### [Given text]
========================

I hope your gnocchi tasted better than mine did.



Jeekinz said:


> Beurre Blanc and some fresh sage leaves?


thanks for the suggestion.



auntieshelly said:


> I agree ~ a creamy basil sauce with lots of Parmesan cheese is my favorite. At the Fior d'Italia in San Francisco (oldest Italian restaurant in the USA), gnocchi are served with a light creamy tomato sauce with lots of Parm. The sauce is meatless and almost a pinky color -- rich, delicious and very popular! YUM!!!!!!


 
yummy. thanks for the suggestions.



MicheleFromPisa said:


> Hi to all. From my point of view, the best gnocchi sauce is a "sausage ragout". Fry a well-broken onion in EVO, and put some sausage of the best quality in the pot. When they colored, put some white wine, let the wine evaporate, put tomato sauce, salt (not so much!), cover, reduce the fire to the very minimum, and then wait (a good ragout is ready after at least 3 hours cooking).
> 
> To avoid gnocchi reduce to a mush, use this tecnique: take a pot, put in it a cookware of ragout, a cookware of gnocchi and parmesan cheese (original!), and repeat.
> 
> ...


 
thank you for the suggestion, sounds good.


----------



## MicheleFromPisa (Feb 29, 2008)

AMSeccia said:


> Hi Michele, thank you for your authentic suggestion.  A question for you ... how much tomato sauce do you add to the ragout?  Are you saying a completed tomato sauce or are you starting a sauce here and finishing with the sausage and wine reduction?



Hi AMSeccia, thanks for the interesting!

For the added tomato sauce, I mean something very simple, for example what we call "pomodori pelati" (bald tomatoes) or "passata di pomodoro" (sifted out tomatoes, maybe...). However, in summer I just use mature tomatoes, just skinned off and breaked up...

========================

### [Information shown]

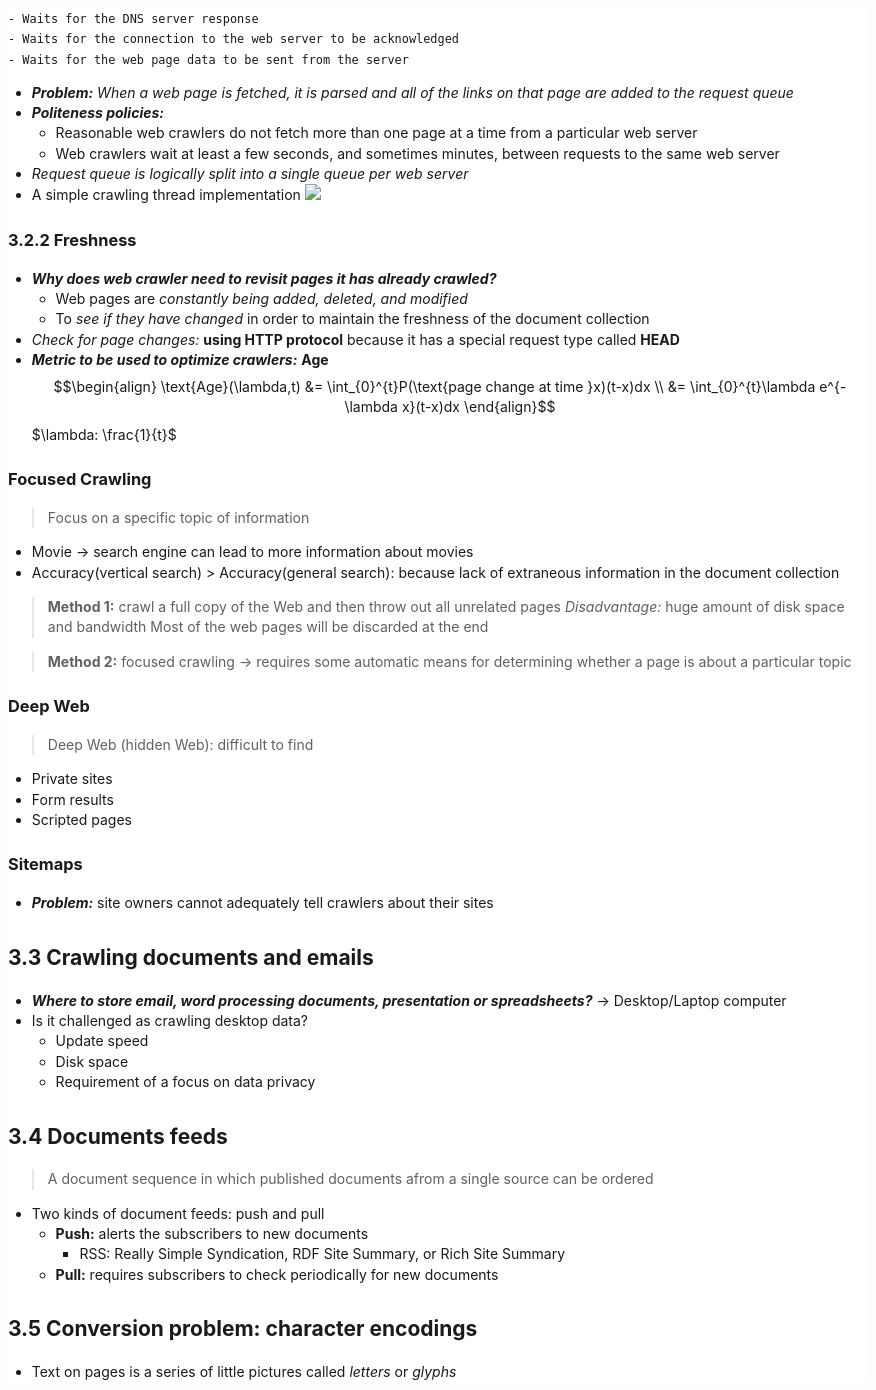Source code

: 	- Waits for the DNS server response 
	- Waits for the connection to the web server to be acknowledged
	- Waits for the web page data to be sent from the server
- ***Problem:*** *When a web page is fetched, it is parsed and all of the links on that page are added to the request queue*
- ***Politeness policies:***
	- Reasonable web crawlers do not fetch more than one page at a time from a particular web server
	- Web crawlers wait at least a few seconds, and sometimes minutes, between requests to the same web server
- *Request queue is logically split into a single queue per web server*
- A simple crawling thread implementation ![](https://i.imgur.com/g97sJrz.png)
### 3.2.2 Freshness
- ***Why does web crawler need to revisit pages it has already crawled?***
	- Web pages are *constantly being added, deleted, and modified*
	- To *see if they have changed* in order to maintain the freshness of the document collection
- *Check for page changes:* **using HTTP protocol** because it has a special request type called **HEAD**
- ***Metric to be used to optimize crawlers:*** **Age** 
  $$\begin{align}
  \text{Age}(\lambda,t) &= \int_{0}^{t}P(\text{page change at time }x)(t-x)dx \\
  &= \int_{0}^{t}\lambda e^{-\lambda x}(t-x)dx
  \end{align}$$
  $\lambda: \frac{1}{t}$ 
### Focused Crawling
> Focus on a specific topic of information
- Movie -> search engine can lead to more information about movies
- Accuracy(vertical search) > Accuracy(general search): because lack of extraneous information in the  document collection
> **Method 1:** crawl a full copy of the Web and then throw out all unrelated pages
*Disadvantage:* huge amount of disk space and bandwidth
Most of the web pages will be discarded at the end

>**Method 2:** focused crawling -> requires some automatic means for determining whether a page is about a particular topic

### Deep Web 
> Deep Web (hidden Web): difficult to find
- Private sites
- Form results
- Scripted pages
### Sitemaps
- ***Problem:*** site owners cannot adequately tell crawlers about their sites


## 3.3 Crawling documents and emails
- ***Where to store email, word processing documents, presentation or spreadsheets?*** $\rightarrow$ Desktop/Laptop computer
- Is it challenged as crawling desktop data?
	- Update speed
	- Disk space
	- Requirement of a focus on data privacy
## 3.4 Documents feeds
> A document sequence in which published documents afrom a single source can be ordered
- Two kinds of document feeds: push and pull
	- **Push:** alerts the subscribers to new documents
		- RSS: Really Simple Syndication, RDF Site Summary, or Rich Site Summary
	- **Pull:** requires subscribers to check periodically for new documents
## 3.5 Conversion problem: character encodings
- Text on pages is a series of little pictures called *letters* or *glyphs*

========================

### [Task 1]
Answer these questions from the gnocchi sauce thread:
(a) At which San Francisco restaurant are gnocchi served with a light creamy tomato sauce?
(b) How long must a good ragout cook before it is ready?
(c) What kind of tomatoes does MicheleFromPisa use for the ragout in summer?
### [Task 2]
Write out everything in the gnocchi sauce thread from "## MicheleFromPisa (Feb" down to "and wine reduction?".

### [Output 1]
(a) Fior d'Italia
(b) At least 3 hours
(c) Mature tomatoes

### [Output 2]
## MicheleFromPisa (Feb 29, 2008)

AMSeccia said:


> Hi Michele, thank you for your authentic suggestion.  A question for you ... how much tomato sauce do you add to the ragout?  Are you saying a completed tomato sauce or are you starting a sauce here and finishing with the sausage and wine reduction?